We do a big study at the beginning of every year that focuses on private investment in congressional districts and states. One of the things this study showed this year is that, of course, every state in the Union has significant private equity investment in almost every congressional district. That is not something that most economic functions in this country can say—that they have investments in almost every congressional district.

Snow: Do members of Congress understand the distinction between hedge funds, private equity funds and venture capital? How much further do we have to go on that level of education?

Sommers: Almost every two years there’s a 20% to 30% turnover in Congress. And not a lot of them have a lot of experience with private capital and private equity. So, we spend a lot of time educating members of Congress and their staffs on the importance of private equity. The other important point is that there are hundreds and hundreds of issues that these members of Congress deal with on a daily basis. So, our job as an association is educating them. I do think there’s confusion between the difference between a hedge fund and VC and private equity and it’s our job to ensure that they understand the impact that private equity has on the American economy.

Snow: What is a key argument that you make to keep the treatment of carried interest the same?

Sommers: As we get to a place where there is potentially comprehensive tax reform, it’s incumbent upon this organization—and other organizations that care about this, like real estate and those that represent venture and others—to make the case for why carry is important in the economy.
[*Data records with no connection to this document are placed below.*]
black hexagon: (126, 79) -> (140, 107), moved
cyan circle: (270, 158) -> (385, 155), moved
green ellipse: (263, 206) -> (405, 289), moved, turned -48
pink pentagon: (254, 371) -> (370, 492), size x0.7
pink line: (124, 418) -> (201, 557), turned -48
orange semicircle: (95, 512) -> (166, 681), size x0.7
One argument I make, particularly as we get to comprehensive tax reform, is the importance of recognizing the pro-growth elements to how carry is currently treated.
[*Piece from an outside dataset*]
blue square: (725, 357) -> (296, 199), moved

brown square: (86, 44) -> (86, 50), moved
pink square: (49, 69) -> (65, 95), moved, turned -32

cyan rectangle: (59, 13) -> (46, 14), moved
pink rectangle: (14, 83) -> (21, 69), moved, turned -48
For example, as we’re looking toward a scenario where we’re trying to grow the American economy—which has seen really anemic economic growth over the last 10 years—one of the areas we can point to, and one of the ways I think we’ve been able to promote growth, is through the entrepreneurial way that carry is currently taxed. I always try to point to— when you’re looking at comprehensive tax reform, you should really be trying to promote entrepreneurship in the way that carried-interest taxation currently does.

So, I think we have great arguments going forward on carried-interest taxation and I look forward to making that argument as we get into a comprehensive tax-reform environment.
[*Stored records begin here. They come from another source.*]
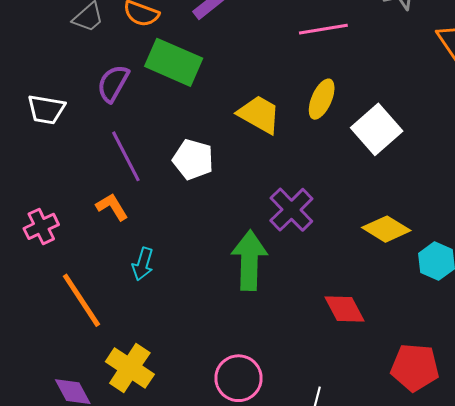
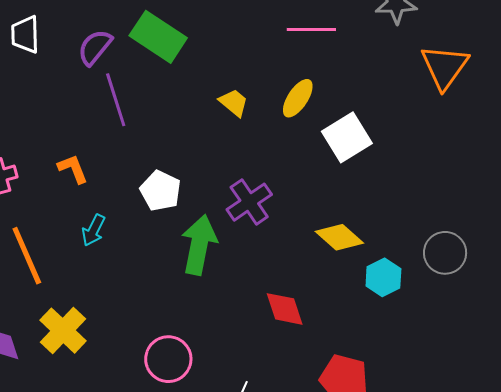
white trapezoid: (46, 109) -> (25, 35), moved, turned 69
yellow trapezoid: (259, 114) -> (234, 103), size x0.7
purple line: (126, 156) -> (116, 100), moved
white pentagon: (193, 160) -> (160, 191), moved

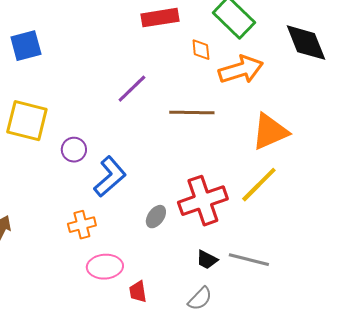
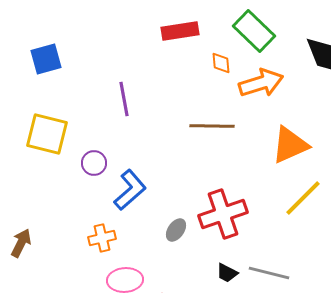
purple line: (132, 89) -> (124, 99), moved, turned -56
yellow line: (259, 185) -> (303, 198), moved

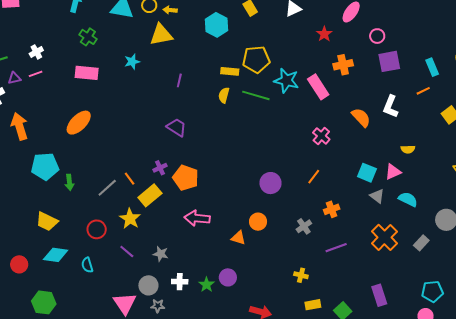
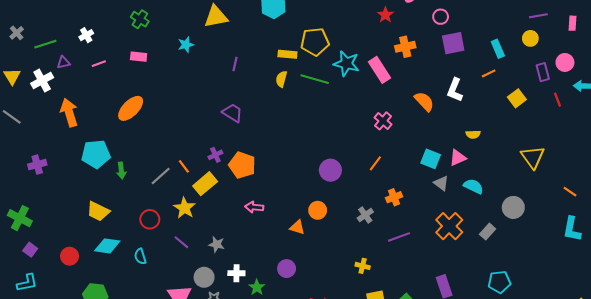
pink rectangle: (87, 73) -> (139, 57), size x0.7
pink line: (36, 74) -> (99, 64), moved
pink arrow: (197, 218) -> (254, 207), size x0.7
green star: (207, 285) -> (257, 287), moved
Snow: The SEC, of course, is now taking a much closer look at private equity. Are you in touch with the SEC? Are they in touch with you? What do they want to know?

Sommers: We have a very robust regulatory operation at the AIC and we’re in constant contact with the SEC to ensure that our voice is heard. Private equity is continuing to get more scrutiny form the regulatory community. Of course, we believe that is just. The private equity industry has grown exponentially in the last 10 years. Of course, we should expect a smart regulatory environment from the SEC and our other regulators. And we want to make sure that regulation…makes sense for the industry going forward.

Snow: I’m guessing a big risk for private equity is that rules and regulations intended to fix problems that did not emanate from private equity are applied to private equity. For example, if Bernie Madoff inspired rules applied to private equity firms would be a perverse side effect of new regulations.

Sommers: David, that’s absolutely right. And one of the things we try to do—this isn’t just an education effort for new members of congress and their staffs, but [it’s] also an education effort for the regulators who haven’t always had a lot of experience with the private equity industry. This is about ensuring that they have the information and the knowledge that they need to properly regulate the burgeoning private equity industry.